Na semana passada, Mandetta descumpriu orientação do Planalto de evitar questionamentos da imprensa durante balanço sobre o novo coronavírus. Após o aviso de que perguntas não seriam permitidas, o ministro da Saúde quebrou o protocolo e permitiu que os jornalistas se manifestassem. A primeira questão levantada foi justamente sobre a relação com o presidente após os recentes desentendimentos, assunto que o Planalto queria evitar.
O estopim da nova crise foi a entrevista dada por Mandetta ao Fantástico na noite de domingo. O tom adotado pelo ministro foi considerado por militares do governo e até mesmo por secretários estaduais da Saúde como uma provocação ao presidente.
Na ocasião, Mandetta afirmou que o governo carece de um discurso unificado sobre o enfrentamento à pandemia e dirigiu cobranças a Bolsonaro, que tem ignorado recomendações de isolamento social e defendido o retorno ao trabalho. O presidente e outros integrantes do governo não foram avisados da entrevista e foram pegos de surpresa.
A entrevista à TV Globo foi uma decisão individual de Mandetta. No fim de março, o Planalto resolveu unificar a comunicação sobre a crise do coronavírus. Com isso, as entrevistas de todos os ministros passaram a ser concedidas na sede do Executivo. Na semana passada, diante de rumores de uma demissão e após uma reunião tensa com o presidente, Mandetta também decidiu dar uma entrevista no Ministério da Saúde sem o conhecimento do Planalto.

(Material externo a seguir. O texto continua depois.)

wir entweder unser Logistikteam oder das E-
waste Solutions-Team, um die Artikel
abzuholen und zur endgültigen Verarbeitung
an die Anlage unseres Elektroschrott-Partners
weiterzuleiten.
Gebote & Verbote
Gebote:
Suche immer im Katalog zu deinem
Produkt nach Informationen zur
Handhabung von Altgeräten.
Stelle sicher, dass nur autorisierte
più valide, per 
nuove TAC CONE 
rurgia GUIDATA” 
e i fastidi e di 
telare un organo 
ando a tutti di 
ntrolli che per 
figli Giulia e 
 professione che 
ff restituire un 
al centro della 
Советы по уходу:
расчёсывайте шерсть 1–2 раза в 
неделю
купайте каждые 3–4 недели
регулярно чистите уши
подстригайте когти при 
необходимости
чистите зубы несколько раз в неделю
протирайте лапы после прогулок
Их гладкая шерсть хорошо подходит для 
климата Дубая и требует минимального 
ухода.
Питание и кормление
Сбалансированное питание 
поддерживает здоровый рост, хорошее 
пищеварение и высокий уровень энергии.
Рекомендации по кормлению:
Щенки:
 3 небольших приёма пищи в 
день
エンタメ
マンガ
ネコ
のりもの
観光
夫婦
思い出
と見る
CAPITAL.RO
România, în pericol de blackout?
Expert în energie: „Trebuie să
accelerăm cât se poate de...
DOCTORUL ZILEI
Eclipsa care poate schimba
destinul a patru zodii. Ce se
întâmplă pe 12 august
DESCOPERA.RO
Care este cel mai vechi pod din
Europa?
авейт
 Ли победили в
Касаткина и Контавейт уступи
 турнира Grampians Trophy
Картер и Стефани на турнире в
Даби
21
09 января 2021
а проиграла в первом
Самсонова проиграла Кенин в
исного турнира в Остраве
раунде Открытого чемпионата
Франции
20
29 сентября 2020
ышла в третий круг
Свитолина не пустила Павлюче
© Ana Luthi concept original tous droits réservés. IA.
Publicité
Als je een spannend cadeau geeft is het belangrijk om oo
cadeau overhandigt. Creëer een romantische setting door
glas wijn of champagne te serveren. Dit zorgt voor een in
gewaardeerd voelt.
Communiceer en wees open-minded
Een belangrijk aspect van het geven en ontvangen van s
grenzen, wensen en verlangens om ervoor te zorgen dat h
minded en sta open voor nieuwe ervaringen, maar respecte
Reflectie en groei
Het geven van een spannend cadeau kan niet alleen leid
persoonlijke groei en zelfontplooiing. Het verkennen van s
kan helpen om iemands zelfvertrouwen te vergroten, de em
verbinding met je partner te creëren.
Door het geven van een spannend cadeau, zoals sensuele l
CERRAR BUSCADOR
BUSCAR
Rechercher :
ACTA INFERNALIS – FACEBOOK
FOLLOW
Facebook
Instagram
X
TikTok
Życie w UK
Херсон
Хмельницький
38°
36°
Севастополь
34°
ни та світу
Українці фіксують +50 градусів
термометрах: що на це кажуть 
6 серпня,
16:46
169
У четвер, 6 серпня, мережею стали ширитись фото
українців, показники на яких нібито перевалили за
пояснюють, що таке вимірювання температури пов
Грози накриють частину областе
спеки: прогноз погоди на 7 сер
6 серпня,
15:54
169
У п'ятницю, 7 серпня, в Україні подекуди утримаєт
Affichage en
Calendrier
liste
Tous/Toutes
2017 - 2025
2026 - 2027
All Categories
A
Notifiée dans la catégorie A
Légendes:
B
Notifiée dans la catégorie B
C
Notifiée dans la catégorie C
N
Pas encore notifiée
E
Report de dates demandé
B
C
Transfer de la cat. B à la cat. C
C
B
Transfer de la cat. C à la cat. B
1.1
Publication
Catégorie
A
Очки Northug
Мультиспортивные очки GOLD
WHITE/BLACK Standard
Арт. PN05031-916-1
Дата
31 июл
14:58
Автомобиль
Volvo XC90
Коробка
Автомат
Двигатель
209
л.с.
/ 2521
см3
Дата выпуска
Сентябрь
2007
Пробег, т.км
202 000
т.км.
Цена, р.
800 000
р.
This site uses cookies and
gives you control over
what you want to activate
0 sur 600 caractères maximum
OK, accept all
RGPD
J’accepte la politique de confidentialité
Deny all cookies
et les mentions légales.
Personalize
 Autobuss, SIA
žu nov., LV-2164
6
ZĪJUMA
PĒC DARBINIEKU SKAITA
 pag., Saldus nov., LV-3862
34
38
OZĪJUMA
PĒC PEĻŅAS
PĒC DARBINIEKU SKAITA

Na ocasião, admitiu que seus auxiliares na pasta chegaram a limpar suas gavetas. Em um pronunciamento à imprensa, Mandetta pediu paz para trabalhar e reclamou de críticas que, em sua visão, criam dificuldades para o seu trabalho. A interlocutores, o ministro tem confidenciado que gostaria que Bolsonaro o demitisse, mas mantém a posição de não tomar a iniciativa de deixar o governo com receio de ficar com o ônus de ter abandonado o barco no momento de crise e assumir uma nova linha de combate à covid-19.